About this task: Your answer must contain only the lines from the one containing "597 174 37.91" through the end of the entries below, reproduced character for character.

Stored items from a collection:

+-------+

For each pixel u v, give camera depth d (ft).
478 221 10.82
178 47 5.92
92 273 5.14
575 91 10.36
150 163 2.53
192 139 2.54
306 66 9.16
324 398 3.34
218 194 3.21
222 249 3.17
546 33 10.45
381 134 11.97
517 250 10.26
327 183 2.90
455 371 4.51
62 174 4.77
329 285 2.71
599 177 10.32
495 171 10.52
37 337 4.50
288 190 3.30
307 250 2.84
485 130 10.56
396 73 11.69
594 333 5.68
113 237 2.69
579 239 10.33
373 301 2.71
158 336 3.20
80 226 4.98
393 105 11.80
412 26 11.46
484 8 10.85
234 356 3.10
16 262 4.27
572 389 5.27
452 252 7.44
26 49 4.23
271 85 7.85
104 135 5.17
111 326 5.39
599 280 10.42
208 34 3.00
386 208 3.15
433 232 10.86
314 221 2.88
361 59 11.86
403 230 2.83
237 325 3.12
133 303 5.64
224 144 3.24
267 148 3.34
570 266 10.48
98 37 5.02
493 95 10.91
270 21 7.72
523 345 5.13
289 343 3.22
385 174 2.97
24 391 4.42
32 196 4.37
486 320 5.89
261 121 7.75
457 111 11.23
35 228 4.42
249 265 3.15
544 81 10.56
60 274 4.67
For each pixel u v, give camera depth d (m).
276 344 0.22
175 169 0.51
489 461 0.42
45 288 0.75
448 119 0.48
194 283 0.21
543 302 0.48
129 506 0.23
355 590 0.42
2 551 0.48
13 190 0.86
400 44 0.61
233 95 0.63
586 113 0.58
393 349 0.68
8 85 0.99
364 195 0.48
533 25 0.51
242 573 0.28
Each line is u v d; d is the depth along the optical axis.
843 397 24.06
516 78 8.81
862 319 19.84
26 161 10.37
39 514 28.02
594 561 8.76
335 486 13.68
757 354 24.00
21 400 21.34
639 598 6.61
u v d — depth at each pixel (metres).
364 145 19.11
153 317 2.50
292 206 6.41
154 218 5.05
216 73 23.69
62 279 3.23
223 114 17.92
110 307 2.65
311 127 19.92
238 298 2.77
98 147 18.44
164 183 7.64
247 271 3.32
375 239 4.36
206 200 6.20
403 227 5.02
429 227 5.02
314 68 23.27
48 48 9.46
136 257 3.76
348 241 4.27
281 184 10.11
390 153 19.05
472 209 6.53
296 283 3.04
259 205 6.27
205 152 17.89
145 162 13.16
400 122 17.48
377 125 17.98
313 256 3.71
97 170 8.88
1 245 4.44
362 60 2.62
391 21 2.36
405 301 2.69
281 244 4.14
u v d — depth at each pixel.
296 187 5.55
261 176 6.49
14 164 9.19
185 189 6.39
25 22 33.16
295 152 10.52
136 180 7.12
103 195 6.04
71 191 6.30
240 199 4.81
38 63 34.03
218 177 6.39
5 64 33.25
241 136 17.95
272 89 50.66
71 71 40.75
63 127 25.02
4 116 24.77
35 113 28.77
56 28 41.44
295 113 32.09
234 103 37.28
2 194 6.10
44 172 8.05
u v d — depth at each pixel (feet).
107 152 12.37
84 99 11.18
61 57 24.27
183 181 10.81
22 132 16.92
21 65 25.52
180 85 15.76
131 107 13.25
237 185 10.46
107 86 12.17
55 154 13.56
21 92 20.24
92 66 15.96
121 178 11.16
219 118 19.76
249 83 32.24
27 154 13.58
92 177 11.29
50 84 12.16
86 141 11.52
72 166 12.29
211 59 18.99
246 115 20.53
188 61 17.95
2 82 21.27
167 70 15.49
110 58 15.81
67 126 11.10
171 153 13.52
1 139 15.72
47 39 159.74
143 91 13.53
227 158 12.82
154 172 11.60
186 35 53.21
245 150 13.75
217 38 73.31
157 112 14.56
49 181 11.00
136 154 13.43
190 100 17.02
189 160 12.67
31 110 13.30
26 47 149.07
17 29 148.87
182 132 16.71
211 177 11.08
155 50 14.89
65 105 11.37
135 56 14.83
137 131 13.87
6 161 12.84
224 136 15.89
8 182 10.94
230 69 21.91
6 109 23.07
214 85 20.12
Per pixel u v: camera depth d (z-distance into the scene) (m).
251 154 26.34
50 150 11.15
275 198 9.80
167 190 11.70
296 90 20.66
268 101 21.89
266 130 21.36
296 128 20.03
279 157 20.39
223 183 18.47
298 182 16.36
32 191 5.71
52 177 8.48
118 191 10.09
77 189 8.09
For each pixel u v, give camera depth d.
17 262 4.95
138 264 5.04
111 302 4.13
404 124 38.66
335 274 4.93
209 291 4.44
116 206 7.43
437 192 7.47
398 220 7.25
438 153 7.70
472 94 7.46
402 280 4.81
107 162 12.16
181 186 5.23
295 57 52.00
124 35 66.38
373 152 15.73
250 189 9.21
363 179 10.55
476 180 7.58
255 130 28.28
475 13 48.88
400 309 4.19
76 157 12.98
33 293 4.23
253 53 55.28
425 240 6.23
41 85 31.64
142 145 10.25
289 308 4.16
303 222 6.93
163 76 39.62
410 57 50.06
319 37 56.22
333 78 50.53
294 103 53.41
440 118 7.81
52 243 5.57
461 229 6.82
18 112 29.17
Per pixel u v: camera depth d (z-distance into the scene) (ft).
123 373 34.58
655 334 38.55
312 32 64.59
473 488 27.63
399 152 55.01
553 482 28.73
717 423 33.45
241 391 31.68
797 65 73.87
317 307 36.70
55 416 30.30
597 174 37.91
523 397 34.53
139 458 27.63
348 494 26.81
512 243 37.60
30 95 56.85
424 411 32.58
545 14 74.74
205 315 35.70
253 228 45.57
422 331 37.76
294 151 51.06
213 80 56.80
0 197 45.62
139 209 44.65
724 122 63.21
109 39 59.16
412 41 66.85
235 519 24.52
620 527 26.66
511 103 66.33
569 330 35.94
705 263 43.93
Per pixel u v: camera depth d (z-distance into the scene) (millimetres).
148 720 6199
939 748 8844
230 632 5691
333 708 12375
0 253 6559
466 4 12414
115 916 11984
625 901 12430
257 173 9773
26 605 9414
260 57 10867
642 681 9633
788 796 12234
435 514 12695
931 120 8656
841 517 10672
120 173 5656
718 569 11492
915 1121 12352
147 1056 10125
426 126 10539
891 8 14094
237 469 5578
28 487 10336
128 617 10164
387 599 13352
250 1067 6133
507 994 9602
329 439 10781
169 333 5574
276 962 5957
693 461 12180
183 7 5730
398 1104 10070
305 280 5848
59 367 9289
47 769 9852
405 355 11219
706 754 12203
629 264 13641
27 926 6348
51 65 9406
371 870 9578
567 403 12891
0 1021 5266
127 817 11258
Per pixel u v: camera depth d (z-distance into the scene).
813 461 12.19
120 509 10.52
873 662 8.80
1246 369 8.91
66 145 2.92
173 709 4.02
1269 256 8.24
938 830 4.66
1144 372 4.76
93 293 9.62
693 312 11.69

+-------+

Exercise solution:
597 174 37.91
523 397 34.53
139 458 27.63
348 494 26.81
512 243 37.60
30 95 56.85
424 411 32.58
545 14 74.74
205 315 35.70
253 228 45.57
422 331 37.76
294 151 51.06
213 80 56.80
0 197 45.62
139 209 44.65
724 122 63.21
109 39 59.16
412 41 66.85
235 519 24.52
620 527 26.66
511 103 66.33
569 330 35.94
705 263 43.93
Per pixel u v: camera depth d (z-distance into the scene) (millimetres).
148 720 6199
939 748 8844
230 632 5691
333 708 12375
0 253 6559
466 4 12414
115 916 11984
625 901 12430
257 173 9773
26 605 9414
260 57 10867
642 681 9633
788 796 12234
435 514 12695
931 120 8656
841 517 10672
120 173 5656
718 569 11492
915 1121 12352
147 1056 10125
426 126 10539
891 8 14094
237 469 5578
28 487 10336
128 617 10164
387 599 13352
250 1067 6133
507 994 9602
329 439 10781
169 333 5574
276 962 5957
693 461 12180
183 7 5730
398 1104 10070
305 280 5848
59 367 9289
47 769 9852
405 355 11219
706 754 12203
629 264 13641
27 926 6348
51 65 9406
371 870 9578
567 403 12891
0 1021 5266
127 817 11258
Per pixel u v: camera depth d (z-distance into the scene).
813 461 12.19
120 509 10.52
873 662 8.80
1246 369 8.91
66 145 2.92
173 709 4.02
1269 256 8.24
938 830 4.66
1144 372 4.76
93 293 9.62
693 312 11.69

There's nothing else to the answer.